*Written task*: Whenever a line below holds the word "Crama", copy that line.

*Source material*:
= = = = =

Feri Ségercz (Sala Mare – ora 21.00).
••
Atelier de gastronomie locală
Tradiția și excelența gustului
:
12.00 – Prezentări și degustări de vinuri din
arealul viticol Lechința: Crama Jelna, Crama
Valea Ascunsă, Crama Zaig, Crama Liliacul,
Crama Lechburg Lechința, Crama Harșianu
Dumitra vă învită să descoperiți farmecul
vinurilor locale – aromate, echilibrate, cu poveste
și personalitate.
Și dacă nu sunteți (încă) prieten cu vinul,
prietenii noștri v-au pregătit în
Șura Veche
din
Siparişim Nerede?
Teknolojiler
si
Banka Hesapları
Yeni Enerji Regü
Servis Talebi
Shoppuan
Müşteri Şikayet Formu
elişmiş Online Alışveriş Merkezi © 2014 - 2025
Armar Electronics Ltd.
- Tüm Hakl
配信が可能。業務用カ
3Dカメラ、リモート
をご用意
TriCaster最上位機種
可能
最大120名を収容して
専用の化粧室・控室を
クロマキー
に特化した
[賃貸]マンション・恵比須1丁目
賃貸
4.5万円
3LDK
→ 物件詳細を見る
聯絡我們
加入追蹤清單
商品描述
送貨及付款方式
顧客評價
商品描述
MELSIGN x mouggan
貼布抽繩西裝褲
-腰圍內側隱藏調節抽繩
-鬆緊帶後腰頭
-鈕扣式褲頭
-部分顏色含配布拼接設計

= = = = =

*Exercise solution*:
arealul viticol Lechința: Crama Jelna, Crama
Valea Ascunsă, Crama Zaig, Crama Liliacul,
Crama Lechburg Lechința, Crama Harșianu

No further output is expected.